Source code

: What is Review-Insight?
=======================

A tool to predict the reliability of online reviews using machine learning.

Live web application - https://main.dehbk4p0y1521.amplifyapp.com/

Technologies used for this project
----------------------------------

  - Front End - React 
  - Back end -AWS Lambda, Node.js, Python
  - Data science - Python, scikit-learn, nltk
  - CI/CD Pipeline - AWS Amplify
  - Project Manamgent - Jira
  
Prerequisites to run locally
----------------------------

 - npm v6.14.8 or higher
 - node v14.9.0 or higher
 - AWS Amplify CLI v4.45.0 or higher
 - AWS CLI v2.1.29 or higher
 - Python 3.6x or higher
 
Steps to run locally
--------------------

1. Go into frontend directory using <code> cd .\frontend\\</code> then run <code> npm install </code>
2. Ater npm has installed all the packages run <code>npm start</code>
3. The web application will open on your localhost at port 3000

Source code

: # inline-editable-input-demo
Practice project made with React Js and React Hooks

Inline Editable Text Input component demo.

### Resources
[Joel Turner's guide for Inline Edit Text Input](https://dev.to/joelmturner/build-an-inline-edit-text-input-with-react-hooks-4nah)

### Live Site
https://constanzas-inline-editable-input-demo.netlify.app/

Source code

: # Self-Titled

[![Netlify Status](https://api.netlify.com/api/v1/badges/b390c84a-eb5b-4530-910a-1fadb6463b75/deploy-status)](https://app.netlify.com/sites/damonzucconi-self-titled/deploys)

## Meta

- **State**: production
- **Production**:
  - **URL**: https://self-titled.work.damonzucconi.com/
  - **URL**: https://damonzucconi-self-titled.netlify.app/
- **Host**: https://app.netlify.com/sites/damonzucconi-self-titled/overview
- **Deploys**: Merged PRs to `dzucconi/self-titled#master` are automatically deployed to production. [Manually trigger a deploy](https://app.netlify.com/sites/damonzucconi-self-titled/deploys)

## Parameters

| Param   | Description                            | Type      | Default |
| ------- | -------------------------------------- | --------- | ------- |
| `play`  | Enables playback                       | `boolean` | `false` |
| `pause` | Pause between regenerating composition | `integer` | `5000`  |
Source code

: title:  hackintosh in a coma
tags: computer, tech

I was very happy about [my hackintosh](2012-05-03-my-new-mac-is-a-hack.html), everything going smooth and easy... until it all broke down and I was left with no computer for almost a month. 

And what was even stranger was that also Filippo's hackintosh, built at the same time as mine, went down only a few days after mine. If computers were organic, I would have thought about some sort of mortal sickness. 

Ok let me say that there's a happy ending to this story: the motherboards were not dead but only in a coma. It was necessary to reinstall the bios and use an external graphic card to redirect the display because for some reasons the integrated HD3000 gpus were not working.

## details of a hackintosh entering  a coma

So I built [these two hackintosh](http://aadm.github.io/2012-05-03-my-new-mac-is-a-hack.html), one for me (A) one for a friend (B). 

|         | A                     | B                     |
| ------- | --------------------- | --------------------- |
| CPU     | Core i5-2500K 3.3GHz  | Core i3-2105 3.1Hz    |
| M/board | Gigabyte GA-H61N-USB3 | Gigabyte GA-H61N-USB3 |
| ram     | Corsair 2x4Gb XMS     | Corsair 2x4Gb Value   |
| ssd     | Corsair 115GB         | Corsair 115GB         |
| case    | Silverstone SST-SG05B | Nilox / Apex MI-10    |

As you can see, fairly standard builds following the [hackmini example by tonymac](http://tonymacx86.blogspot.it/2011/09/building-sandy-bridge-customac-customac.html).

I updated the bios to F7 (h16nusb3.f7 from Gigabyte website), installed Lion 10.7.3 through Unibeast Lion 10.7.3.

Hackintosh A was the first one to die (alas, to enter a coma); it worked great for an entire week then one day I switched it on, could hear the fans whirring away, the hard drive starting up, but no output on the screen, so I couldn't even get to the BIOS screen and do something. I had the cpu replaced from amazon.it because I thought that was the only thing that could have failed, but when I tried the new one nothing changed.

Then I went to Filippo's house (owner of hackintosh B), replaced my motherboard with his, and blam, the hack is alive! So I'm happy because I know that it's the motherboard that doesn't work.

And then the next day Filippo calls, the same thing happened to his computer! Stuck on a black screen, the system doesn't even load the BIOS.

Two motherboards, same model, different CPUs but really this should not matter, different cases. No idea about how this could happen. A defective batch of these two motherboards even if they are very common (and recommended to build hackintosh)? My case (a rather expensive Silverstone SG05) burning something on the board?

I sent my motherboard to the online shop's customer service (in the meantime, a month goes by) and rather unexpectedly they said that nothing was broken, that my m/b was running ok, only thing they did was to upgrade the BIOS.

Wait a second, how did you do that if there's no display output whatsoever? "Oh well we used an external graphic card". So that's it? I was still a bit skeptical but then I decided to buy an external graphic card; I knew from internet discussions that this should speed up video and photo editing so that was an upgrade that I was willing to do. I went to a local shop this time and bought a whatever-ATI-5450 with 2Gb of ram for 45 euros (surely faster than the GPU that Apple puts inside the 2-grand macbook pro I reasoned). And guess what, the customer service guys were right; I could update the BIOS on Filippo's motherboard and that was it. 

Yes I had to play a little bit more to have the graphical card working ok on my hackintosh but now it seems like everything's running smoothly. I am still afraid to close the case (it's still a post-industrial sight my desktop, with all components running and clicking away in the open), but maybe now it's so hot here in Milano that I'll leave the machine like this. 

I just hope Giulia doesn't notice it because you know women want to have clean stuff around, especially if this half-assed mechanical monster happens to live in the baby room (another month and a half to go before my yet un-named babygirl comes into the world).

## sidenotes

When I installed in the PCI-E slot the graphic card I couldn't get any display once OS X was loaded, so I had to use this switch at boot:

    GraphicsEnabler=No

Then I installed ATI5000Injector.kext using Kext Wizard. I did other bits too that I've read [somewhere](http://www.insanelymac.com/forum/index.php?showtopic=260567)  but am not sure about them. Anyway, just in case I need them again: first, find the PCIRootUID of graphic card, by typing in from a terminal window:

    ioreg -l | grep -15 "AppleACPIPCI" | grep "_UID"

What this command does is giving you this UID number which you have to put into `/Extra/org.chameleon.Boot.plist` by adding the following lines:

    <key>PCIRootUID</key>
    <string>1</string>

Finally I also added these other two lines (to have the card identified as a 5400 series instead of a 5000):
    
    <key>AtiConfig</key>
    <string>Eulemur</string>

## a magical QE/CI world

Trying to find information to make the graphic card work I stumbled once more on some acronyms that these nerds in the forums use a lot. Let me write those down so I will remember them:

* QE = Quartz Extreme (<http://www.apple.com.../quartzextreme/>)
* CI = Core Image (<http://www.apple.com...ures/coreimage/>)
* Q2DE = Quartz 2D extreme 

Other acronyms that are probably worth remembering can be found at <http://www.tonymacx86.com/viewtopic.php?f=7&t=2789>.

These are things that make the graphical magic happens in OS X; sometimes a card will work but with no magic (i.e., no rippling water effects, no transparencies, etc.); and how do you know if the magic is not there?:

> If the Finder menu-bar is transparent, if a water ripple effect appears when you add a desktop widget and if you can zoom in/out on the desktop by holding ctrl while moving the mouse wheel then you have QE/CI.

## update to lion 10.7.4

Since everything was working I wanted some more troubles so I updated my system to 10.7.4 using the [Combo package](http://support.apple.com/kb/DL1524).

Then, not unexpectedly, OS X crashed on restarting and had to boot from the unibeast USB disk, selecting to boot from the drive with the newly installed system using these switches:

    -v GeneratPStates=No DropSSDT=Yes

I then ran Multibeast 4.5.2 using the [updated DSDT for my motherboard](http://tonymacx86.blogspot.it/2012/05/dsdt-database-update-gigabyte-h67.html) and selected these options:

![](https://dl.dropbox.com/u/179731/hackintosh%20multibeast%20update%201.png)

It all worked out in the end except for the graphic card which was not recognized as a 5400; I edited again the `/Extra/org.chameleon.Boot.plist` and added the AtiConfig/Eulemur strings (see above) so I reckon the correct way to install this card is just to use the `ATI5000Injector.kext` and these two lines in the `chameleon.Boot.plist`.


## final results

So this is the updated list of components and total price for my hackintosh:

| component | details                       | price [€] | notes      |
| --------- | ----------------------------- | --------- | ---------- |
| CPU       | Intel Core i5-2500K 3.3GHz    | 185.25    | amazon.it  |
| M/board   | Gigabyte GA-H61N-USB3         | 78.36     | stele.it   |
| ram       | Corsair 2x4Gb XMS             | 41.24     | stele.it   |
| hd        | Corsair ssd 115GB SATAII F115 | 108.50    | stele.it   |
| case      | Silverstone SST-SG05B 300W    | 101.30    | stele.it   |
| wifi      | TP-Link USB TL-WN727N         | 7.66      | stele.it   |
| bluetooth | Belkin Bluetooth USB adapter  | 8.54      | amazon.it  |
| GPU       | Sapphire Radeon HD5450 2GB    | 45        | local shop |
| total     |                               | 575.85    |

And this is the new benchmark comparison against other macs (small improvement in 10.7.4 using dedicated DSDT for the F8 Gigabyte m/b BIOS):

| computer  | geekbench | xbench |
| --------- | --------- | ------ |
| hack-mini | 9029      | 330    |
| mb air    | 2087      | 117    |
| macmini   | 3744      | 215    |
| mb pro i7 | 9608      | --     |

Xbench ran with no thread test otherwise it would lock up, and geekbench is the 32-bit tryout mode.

> [Instructions to follow]
Report how many lines in the entries above contain the string "built", treating uppercase and lowercase as different. Give only the number.

> [Result of this task]
2